As an emerging field, the impact investment community does have its internal divisions. Making the field confusing to outsiders looking in, some impact investors are stridently “profits first” and dismissive of the DFIs and philanthropists that helped to found the space. Some are impact, first and foremost, and either deeply ambivalent about high returns or unconcerned about returns. These tensions and some odd combinations have led to investing strengths. Whereas sustainable finance focused on environment, and cleantech on technology solutions, impact investing is more nuanced, catalyzing collaboration between investors with different risk profiles, interests, and domain expertise. Examples of this collaboration range from USAID’s providing a first-loss tranche to Althelia’s ecosystem conservation–finance private equity fund, to M-Pesa, the African mobile payments pioneer, incubating and calving off M-Kopa, now the fastest growing village solar company on the continent, to Planet Labs funded by elite venture capital funds and most recently, the IFC. Planet Labs drastically lowered the costs of satellites, launching in three years a global network of more than 80 satellites that monitor climate conditions, crops, and weather, globally, in real time.

Climate and ecosystem science are saying we have about 30 years before things accelerate from a disconcertingly bad situation to one where we have caused irreparable and widespread harm.
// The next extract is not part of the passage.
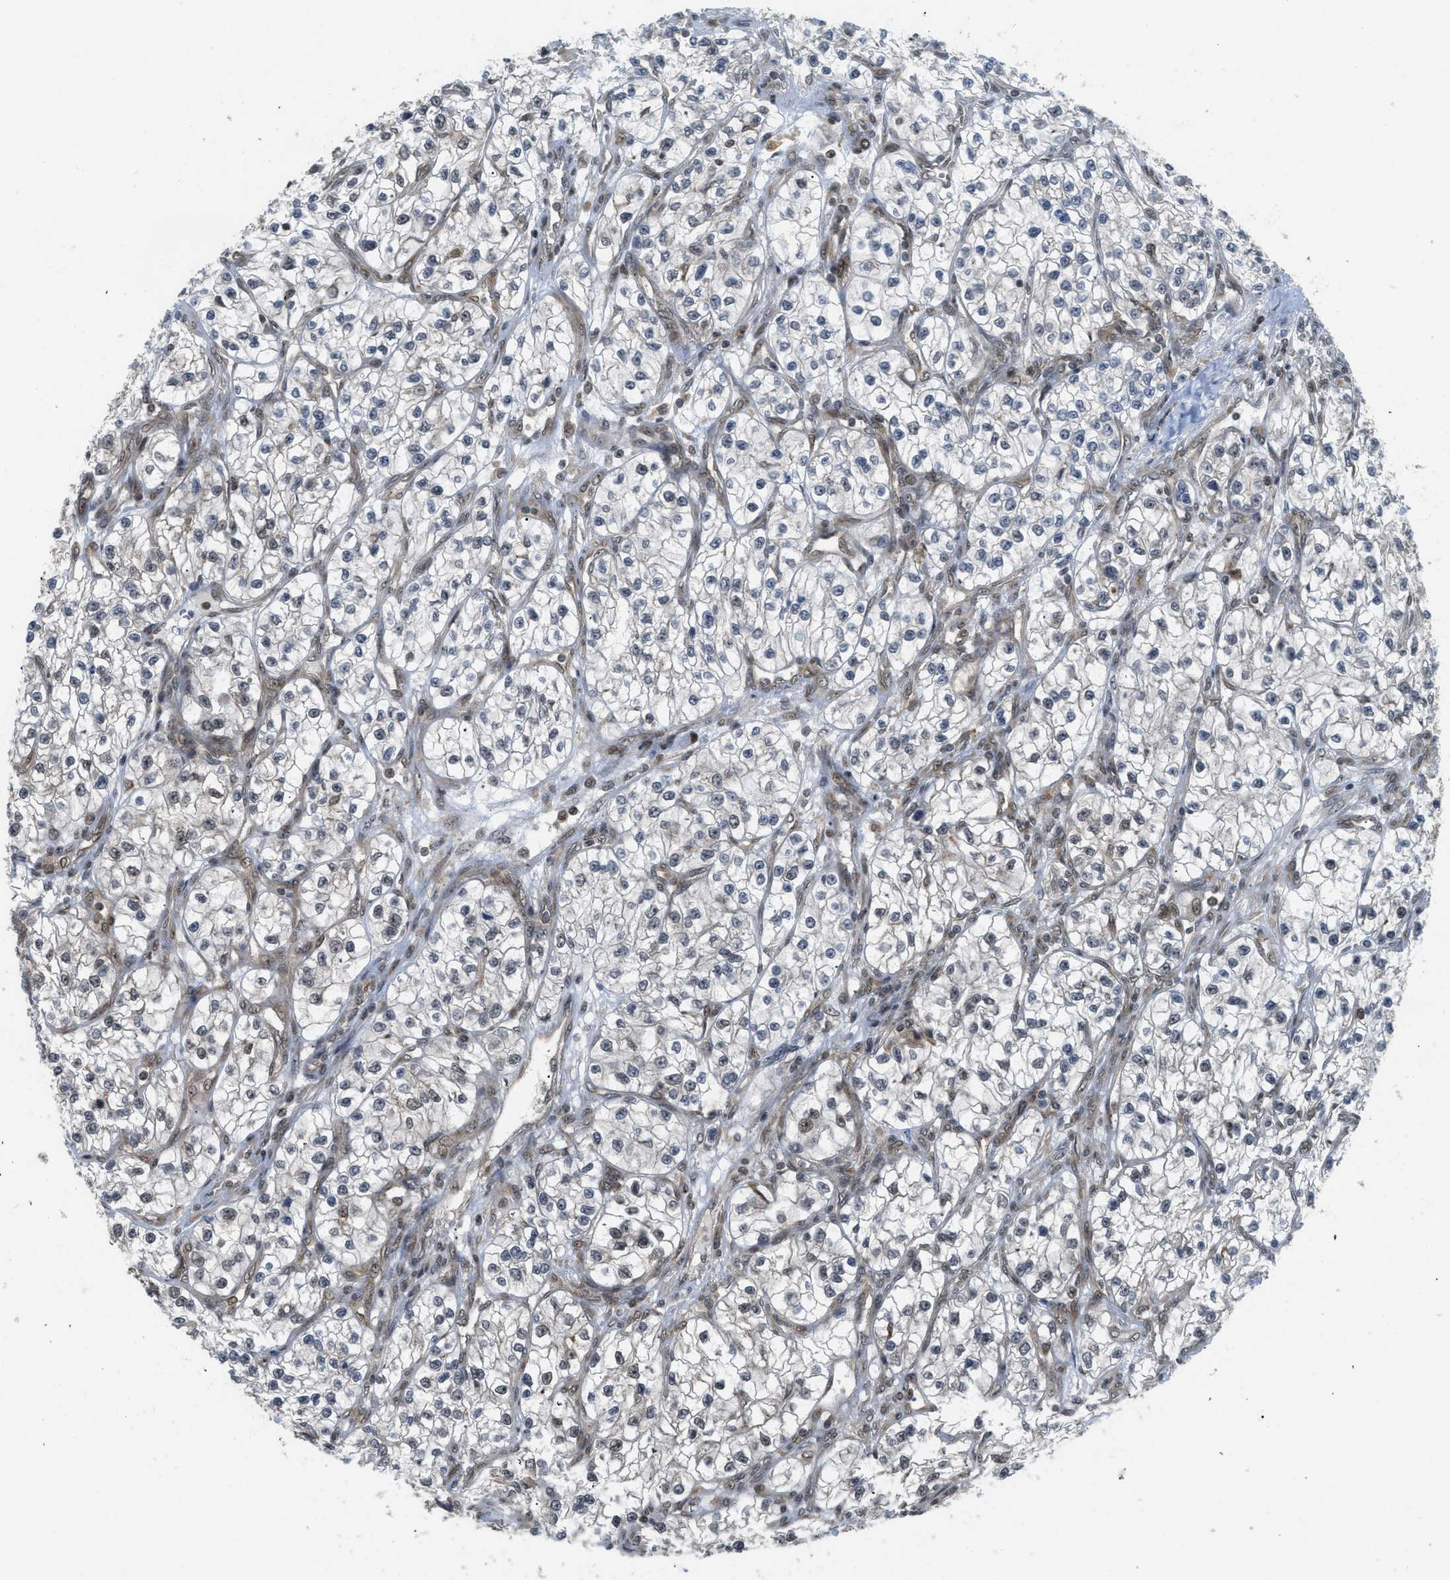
{"staining": {"intensity": "moderate", "quantity": "25%-75%", "location": "nuclear"}, "tissue": "renal cancer", "cell_type": "Tumor cells", "image_type": "cancer", "snomed": [{"axis": "morphology", "description": "Adenocarcinoma, NOS"}, {"axis": "topography", "description": "Kidney"}], "caption": "Immunohistochemistry of renal adenocarcinoma exhibits medium levels of moderate nuclear expression in approximately 25%-75% of tumor cells.", "gene": "TACC1", "patient": {"sex": "female", "age": 57}}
In the global energy system, renewables have scaled from a financial backwater to a rising global industry. Low-carbon energy has positive momentum; that said, getting to near-zero carbon in 30 years is going to take far bolder investment going forward. Addressing the next set of environmental finance challenges will benefit from a more muscular investment mindset with a bias toward solving big problems. The impact investment community has that mindset. It is dynamic and parts of it are intrepid. While the impact bus is still unproven, it is leaving the station, charting course to the problems that matter and attracting outstanding talent and resources along its course. Environmental investing can benefit from hopping on board.

 

Biography

Mr. Lent has 20 years of private equity investment and financial advisory experience focused on low-carbon energy, resource efficiency, and sustainable real assets. He was previously a managing director of Wolfensohn Fund Management, where he had oversight for clean energy and served on the Investment Committee for the fund. From 2003 to 2009, he was a cofounder and managing director of US Renewables Group, an $800 million private equity fund focused on proven renewable energy and scaling promising energy technologies. He led or participated in fourteen investments, spanning solar, wind, geothermal, biomass, first- and second-generation biofuels, energy storage, and wind. From 1994 to 2002, he cofounded and was a managing director of EA Capital, a financial advisor focused on cleantech commercialization and the development of funds in renewables, carbon, sustainable forestry, and biodiversity. From 2005 to 2010, Mr. Lent served on the Investment Committee of the Sea Change Fund, an impact venture fund focused on sustainable fisheries-linked investments. Mr. Lent received an MBA focused on technology management from UC Berkeley, and a BS in biology from Tufts University.